*** Given passage Section Begins ***
The asset impairment losses include estimates that are based on the best information currently available to the Company. Adjustments to such estimates, if any, would be reflected in the financial statements included in the Company’s future filings with the Securities and Exchange Commission.
Interest expense totaled $15.4 million in the 2003 fourth quarter compared with $16.7 million in the prior year quarter, and totaled $62.4 million for 2003 compared to $64.4 million during 2002. The Company suspended interest payments on its unsecured debt obligations beginning in October 1, 2003.
In the 2003 fourth quarter, the Company recognized $1.9 million in losses from discontinued operations in Central America. Loss from discontinued operations for the full year 2003 totaled $7.8 million. In accordance with SFAS No. 144, the company will continue to report losses from discontinued operations in the periods they occur. In the 2003 fourth quarter, the Company recognized a loss on disposal of discontinued operations of approximately $38.2 million.
In the 2003 fourth quarter, the Company realized $2.6 million in deferred income taxes from loss carry forwards relating to the aforementioned early lease cancellation. Net loss, reflecting non-cash asset impairments and losses from discontinued operations, totaled $237.5 million, or $3.68 per share for the 2003 fourth quarter, and $299.4 million, or $4.63 per share during 2003.
Liquidity and Capital Resources
Total debt, including capital leases and commercial paper, amounted to $449.5 million at December 31, 2003, compared to $467.6 million at December 31, 2002. Total debt included $200 million principal amount of 11-3/8% Senior Notes due 2004, approximately $35.0 million of secured debt and approximately $214.5 million of unsecured bank and other debt. At December 31, 2003, the Company had approximately $3 million of cash on hand. Net debt totaled $446.5 million at December 31, 2003. The Company’s net cash provided by operating activities totaled $18.3 million for 2003 compared to $13.6 million for 2002. Capital expenditures totaled $3.2 million during the 2003 fourth quarter and $15.0 million for the year, representing an approximate 71.8 percent quarter-over-quarter and 76.5 percent year-over-year reduction.
*** Given passage Section Ends ***
*** Entries shown Section Begins ***
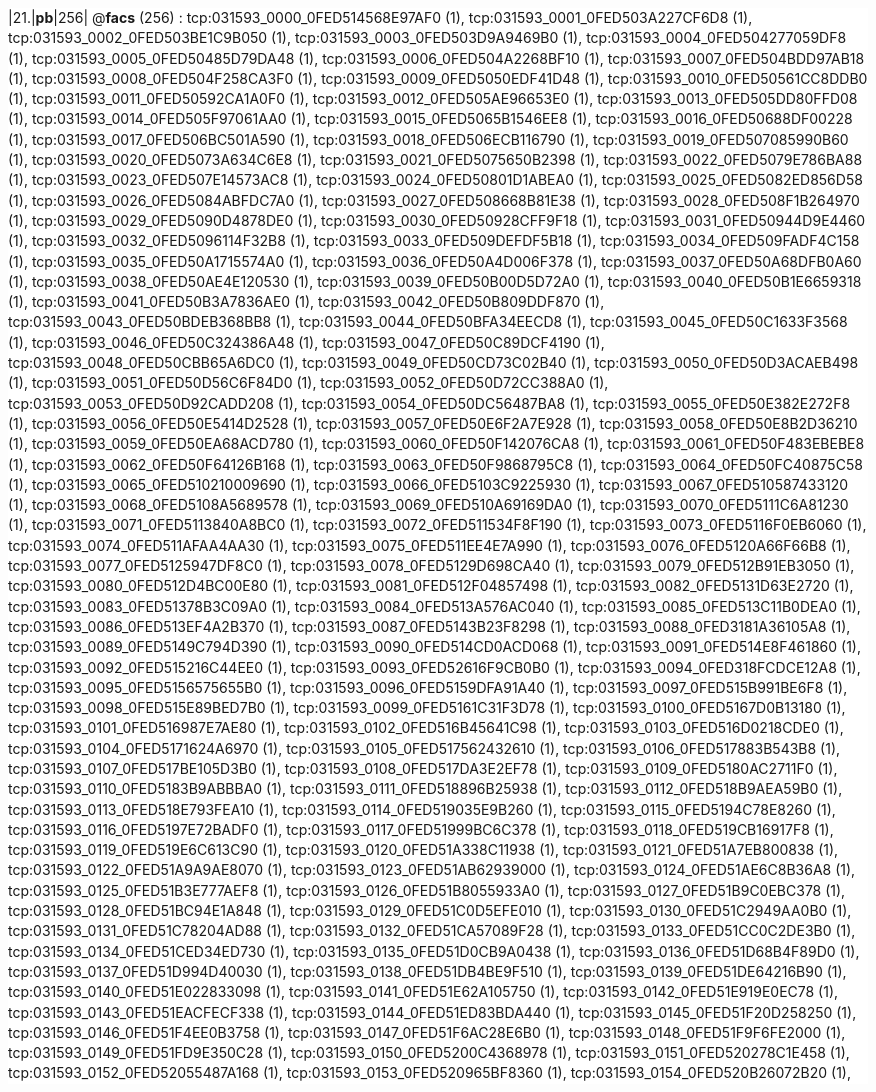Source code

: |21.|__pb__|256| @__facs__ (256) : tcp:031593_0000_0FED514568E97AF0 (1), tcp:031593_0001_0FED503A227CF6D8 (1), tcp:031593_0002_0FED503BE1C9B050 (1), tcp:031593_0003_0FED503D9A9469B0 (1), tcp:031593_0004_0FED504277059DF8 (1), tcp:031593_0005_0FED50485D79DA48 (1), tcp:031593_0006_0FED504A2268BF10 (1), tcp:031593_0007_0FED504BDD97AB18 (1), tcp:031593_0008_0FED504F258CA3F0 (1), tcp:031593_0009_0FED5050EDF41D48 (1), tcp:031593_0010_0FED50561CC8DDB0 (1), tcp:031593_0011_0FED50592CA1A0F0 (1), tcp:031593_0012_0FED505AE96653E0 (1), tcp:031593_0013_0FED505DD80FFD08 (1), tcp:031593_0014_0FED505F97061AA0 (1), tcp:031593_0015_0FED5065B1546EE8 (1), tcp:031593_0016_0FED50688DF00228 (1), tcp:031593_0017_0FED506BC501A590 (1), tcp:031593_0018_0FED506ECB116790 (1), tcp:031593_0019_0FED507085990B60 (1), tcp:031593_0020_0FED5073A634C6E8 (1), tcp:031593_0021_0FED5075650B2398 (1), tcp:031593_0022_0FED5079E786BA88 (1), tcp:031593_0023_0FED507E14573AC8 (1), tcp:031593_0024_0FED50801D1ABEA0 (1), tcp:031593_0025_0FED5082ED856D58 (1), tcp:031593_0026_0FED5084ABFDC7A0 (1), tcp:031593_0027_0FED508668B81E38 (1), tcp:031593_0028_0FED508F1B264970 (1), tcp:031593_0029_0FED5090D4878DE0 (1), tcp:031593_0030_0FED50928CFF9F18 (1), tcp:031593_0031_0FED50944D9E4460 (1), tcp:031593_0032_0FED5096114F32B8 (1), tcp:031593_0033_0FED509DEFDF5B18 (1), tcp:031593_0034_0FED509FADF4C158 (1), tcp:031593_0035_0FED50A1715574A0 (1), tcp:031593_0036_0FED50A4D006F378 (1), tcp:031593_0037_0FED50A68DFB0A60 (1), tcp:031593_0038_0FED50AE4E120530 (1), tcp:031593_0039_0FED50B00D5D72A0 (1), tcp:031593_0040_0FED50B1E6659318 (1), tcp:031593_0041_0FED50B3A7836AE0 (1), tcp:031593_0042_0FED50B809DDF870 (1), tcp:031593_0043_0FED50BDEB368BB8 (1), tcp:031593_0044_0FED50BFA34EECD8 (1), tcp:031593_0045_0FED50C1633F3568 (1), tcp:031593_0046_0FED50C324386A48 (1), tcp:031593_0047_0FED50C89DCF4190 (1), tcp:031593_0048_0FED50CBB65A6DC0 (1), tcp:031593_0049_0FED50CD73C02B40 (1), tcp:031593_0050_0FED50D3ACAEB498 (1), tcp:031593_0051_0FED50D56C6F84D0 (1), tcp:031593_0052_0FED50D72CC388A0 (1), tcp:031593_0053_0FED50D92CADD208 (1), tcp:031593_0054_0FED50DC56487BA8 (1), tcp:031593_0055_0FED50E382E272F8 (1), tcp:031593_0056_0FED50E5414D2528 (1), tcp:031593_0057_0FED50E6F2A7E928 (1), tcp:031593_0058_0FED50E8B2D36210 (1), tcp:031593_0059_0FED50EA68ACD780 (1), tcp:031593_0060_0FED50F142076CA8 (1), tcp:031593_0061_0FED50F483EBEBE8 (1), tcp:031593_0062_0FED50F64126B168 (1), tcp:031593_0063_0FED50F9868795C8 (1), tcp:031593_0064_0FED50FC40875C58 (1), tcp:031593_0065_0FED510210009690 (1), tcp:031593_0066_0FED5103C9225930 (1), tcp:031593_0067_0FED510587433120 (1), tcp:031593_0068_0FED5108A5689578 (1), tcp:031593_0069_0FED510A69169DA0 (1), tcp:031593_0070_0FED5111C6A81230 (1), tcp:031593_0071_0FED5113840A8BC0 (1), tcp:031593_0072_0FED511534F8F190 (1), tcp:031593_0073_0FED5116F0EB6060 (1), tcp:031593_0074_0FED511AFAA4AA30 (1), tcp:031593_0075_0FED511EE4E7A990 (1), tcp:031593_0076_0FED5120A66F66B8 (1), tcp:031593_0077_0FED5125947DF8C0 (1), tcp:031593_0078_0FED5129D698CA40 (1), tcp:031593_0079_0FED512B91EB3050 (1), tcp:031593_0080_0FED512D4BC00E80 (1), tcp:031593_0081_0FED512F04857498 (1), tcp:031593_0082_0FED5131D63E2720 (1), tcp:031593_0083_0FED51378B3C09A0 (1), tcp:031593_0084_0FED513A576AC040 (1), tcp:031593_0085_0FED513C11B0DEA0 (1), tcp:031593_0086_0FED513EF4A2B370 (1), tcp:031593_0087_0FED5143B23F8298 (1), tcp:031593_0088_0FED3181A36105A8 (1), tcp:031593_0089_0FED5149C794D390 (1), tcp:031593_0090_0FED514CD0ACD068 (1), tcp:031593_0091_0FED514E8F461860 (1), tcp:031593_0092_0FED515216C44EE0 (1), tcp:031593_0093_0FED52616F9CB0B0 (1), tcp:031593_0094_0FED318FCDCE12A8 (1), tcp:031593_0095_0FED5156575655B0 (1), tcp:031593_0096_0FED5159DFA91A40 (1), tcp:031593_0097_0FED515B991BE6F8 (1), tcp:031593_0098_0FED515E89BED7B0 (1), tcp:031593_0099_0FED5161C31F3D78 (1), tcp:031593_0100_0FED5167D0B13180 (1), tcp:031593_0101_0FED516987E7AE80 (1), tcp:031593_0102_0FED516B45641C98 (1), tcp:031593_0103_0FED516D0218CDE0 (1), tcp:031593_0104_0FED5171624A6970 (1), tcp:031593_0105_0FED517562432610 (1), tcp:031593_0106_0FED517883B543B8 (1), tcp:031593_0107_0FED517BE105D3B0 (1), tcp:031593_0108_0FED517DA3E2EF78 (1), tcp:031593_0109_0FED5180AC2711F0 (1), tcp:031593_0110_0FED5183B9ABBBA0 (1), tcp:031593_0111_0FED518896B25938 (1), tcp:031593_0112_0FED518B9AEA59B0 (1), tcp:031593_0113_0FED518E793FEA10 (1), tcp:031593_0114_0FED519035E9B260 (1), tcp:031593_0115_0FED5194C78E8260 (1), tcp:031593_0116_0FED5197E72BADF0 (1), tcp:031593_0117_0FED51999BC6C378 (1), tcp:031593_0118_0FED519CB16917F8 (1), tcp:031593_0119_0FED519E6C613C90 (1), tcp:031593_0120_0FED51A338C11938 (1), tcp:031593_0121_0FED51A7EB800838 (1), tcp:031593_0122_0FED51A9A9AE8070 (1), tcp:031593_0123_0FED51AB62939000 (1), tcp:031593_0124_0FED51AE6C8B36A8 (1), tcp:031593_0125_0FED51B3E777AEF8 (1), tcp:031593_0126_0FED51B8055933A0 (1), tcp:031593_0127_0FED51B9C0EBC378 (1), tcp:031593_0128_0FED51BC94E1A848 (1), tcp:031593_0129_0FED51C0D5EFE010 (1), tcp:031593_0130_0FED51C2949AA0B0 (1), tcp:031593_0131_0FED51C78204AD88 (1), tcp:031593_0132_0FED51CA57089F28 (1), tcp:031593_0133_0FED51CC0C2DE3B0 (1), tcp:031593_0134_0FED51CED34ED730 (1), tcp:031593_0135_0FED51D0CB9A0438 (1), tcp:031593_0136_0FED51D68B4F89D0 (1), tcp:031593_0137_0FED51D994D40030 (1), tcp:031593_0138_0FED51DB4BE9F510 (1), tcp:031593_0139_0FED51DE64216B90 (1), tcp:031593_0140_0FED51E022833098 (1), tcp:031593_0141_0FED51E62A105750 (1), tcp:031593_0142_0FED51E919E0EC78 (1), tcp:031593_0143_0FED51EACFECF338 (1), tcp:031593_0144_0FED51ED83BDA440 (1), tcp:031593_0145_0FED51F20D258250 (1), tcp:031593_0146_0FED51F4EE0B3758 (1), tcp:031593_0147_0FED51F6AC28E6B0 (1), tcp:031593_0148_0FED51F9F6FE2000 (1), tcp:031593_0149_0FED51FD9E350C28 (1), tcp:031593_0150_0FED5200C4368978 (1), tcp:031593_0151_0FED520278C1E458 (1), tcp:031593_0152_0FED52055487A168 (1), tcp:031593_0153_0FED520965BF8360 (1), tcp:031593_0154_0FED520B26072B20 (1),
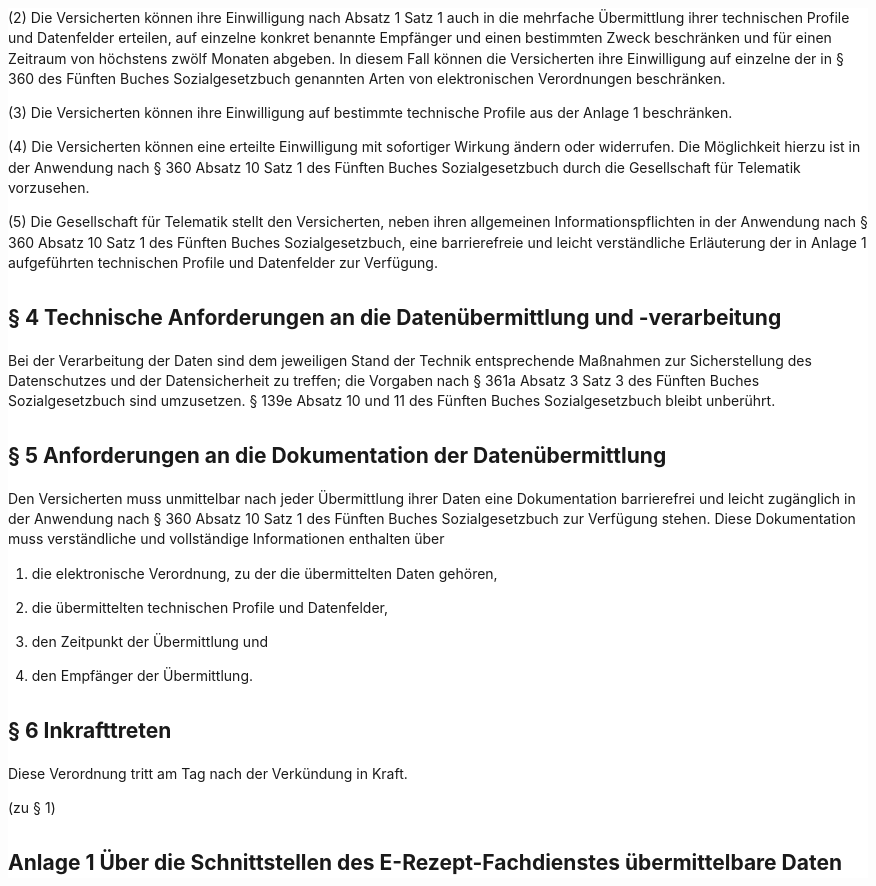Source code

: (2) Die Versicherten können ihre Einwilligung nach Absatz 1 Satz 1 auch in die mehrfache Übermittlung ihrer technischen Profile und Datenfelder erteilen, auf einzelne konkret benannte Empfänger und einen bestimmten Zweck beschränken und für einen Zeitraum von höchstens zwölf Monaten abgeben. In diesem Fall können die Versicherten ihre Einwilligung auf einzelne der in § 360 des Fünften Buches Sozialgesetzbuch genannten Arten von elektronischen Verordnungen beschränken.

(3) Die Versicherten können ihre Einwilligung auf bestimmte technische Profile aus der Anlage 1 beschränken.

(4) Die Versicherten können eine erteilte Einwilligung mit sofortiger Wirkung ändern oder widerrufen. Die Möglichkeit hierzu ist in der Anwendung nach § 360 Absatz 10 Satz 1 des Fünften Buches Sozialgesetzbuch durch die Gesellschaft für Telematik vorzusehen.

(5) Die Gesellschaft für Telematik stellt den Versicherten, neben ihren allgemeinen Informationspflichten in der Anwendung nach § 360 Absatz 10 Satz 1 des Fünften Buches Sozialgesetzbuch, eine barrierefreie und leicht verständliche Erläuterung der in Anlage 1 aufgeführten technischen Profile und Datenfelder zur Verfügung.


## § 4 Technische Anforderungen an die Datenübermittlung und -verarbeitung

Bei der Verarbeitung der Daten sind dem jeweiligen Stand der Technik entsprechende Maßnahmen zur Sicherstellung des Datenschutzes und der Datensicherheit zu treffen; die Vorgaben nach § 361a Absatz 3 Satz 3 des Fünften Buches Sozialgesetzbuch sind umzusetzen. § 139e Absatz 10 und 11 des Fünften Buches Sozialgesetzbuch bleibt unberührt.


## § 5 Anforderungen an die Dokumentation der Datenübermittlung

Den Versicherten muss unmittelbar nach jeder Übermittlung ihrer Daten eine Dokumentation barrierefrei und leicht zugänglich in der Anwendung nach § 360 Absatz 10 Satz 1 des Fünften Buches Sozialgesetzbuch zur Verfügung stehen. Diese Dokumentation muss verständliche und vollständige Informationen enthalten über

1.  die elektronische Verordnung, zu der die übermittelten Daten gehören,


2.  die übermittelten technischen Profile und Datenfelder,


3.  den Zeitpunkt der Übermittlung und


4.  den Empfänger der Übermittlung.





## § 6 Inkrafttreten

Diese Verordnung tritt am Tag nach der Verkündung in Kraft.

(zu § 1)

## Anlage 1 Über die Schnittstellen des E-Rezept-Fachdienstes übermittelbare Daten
*** Entries shown Section Ends ***
**Tasks:**
**A)** From the passage on the company's 2003 financial results, list each component that the total debt at December 31, 2003 included, with its amount.
**B)** Continue the passage on the company's 2003 financial results from its final sentence.

**Outputs for the tasks:**
**A)**
- $200 million principal amount of 11-3/8% Senior Notes due 2004
- Approximately $35.0 million of secured debt
- Approximately $214.5 million of unsecured bank and other debt

**B)**
About TRICOM
Tricom, S.A. is a full service communications services provider in the Dominican Republic. We offer local, long distance, mobile, cable television and broadband data transmission and Internet services. Through Tricom USA, we are one of the few Latin American based long distance carriers that is licensed by the U.S. Federal Communications Commission to own and operate switching facilities in the United States. Through our subsidiary, TCN Dominicana, S.A., we are the largest cable television operator in the Dominican Republic based on our number of subscribers and homes passed. For more information about Tricom, please visit www.tricom.net
Cautionary Language Concerning Forward-Looking Statements
Statements in this press release that are not strictly historical in nature are forward-looking statements. These statements are only predictions based on current information and expectations and involve a number of risks and uncertainties. Actual events or results may differ materially due to various factors. Factors which may cause actual results to differ materially from those discussed herein include economic considerations that could affect demand for telecommunications services and the ability of the Company to make collections, inflation, regulatory factors, legal proceedings, exchange controls and occurrences in currency markets, competition, and the risk factors set forth in the Company’s various filings with the Securities and Exchange Commission, including its more recently filed Annual Report on Form 20-F. The Company undertakes no obligation to revise these forward-looking statements to reflect events or circumstances after the date hereof.
(Six tables to follow)
Non-GAAP and Other Financial Measures
This press release includes a discussion of the Company’s historical financial results using certain non-GAAP financial measures, including EBITDA, Adjusted EBITDA, Free Cash Flow and Net Debt. Investors, analysts, valuation firms and lenders, also frequently use these measures although their definitions may vary. A “non-GAAP financial measure” is defined as a numerical measure of a company’s performance that excludes or includes amounts so as to be different than the most directly comparable measure calculated and presented in accordance with generally accepted accounting principles (“GAAP”). Pursuant to the requirements of Regulation G, the Company has included in its press release a reconciliation of all non-GAAP financial measures disclosed in the press release to the most directly comparable GAAP financial measure.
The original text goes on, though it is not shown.